*Directions*.
Before anything else, drop the pictures; then return exactly the lines from the top of the listing through the line with "left wrist: (73, 114)".

+++ Data provided +++

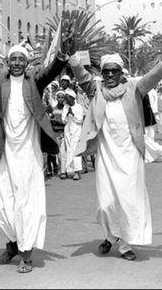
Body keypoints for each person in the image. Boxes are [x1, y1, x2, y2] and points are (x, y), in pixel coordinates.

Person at [0, 23, 75, 273]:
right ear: (7, 62)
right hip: (4, 152)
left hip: (28, 153)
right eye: (12, 59)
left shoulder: (34, 79)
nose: (15, 63)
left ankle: (26, 253)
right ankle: (12, 243)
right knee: (3, 203)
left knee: (26, 201)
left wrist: (63, 51)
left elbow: (52, 70)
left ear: (26, 63)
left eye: (20, 59)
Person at [69, 53, 162, 261]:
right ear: (102, 74)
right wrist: (72, 57)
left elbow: (154, 76)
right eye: (106, 71)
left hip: (130, 156)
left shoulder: (135, 88)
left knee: (129, 201)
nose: (110, 74)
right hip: (106, 156)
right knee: (106, 203)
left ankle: (125, 245)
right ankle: (111, 236)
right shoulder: (97, 90)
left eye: (115, 71)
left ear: (121, 73)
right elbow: (82, 76)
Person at [60, 88, 83, 180]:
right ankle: (65, 171)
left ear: (73, 98)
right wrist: (66, 115)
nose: (66, 100)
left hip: (76, 131)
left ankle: (77, 172)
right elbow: (63, 120)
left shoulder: (78, 107)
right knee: (66, 150)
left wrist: (73, 114)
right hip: (67, 131)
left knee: (75, 150)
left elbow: (80, 120)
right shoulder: (65, 107)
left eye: (67, 98)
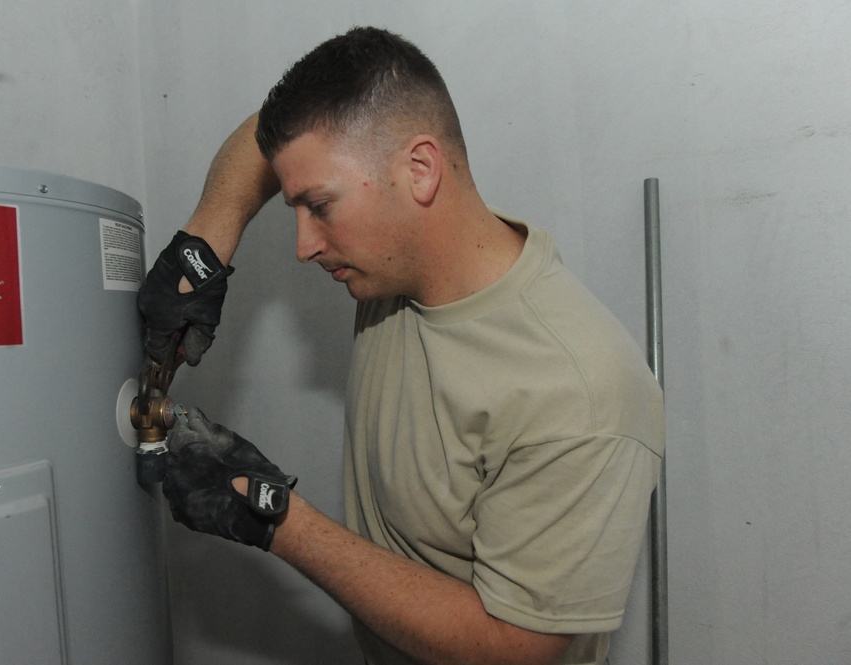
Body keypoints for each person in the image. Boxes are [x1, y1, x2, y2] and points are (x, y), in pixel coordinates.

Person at [138, 26, 664, 665]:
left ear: (419, 170)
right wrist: (205, 243)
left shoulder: (578, 391)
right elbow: (274, 134)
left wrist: (275, 518)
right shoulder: (395, 271)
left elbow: (517, 648)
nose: (304, 245)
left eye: (319, 206)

+++

*Response to the exercise*.
Body keypoints for each person in the image. Boxes are [x1, y1, x2, y2] and points are (x, y), in pixel coordinates.

Person at [0, 23, 75, 273]:
right ear: (7, 62)
right hip: (4, 152)
left hip: (28, 153)
right eye: (12, 59)
left shoulder: (34, 79)
nose: (15, 63)
left ankle: (26, 253)
right ankle: (12, 243)
right knee: (3, 203)
left knee: (26, 201)
left wrist: (63, 51)
left elbow: (52, 70)
left ear: (26, 63)
left eye: (20, 59)
Person at [69, 53, 162, 261]:
right ear: (102, 74)
right wrist: (72, 57)
left elbow: (154, 76)
right eye: (106, 71)
left hip: (130, 156)
left shoulder: (135, 88)
left knee: (129, 201)
nose: (110, 74)
right hip: (106, 156)
right knee: (106, 203)
left ankle: (125, 245)
right ankle: (111, 236)
right shoulder: (97, 90)
left eye: (115, 71)
left ear: (121, 73)
right elbow: (82, 76)
Person at [60, 88, 83, 180]:
right ankle: (65, 171)
left ear: (73, 98)
right wrist: (66, 115)
nose: (66, 100)
left hip: (76, 131)
left ankle: (77, 172)
right elbow: (63, 120)
left shoulder: (78, 107)
right knee: (66, 150)
left wrist: (73, 114)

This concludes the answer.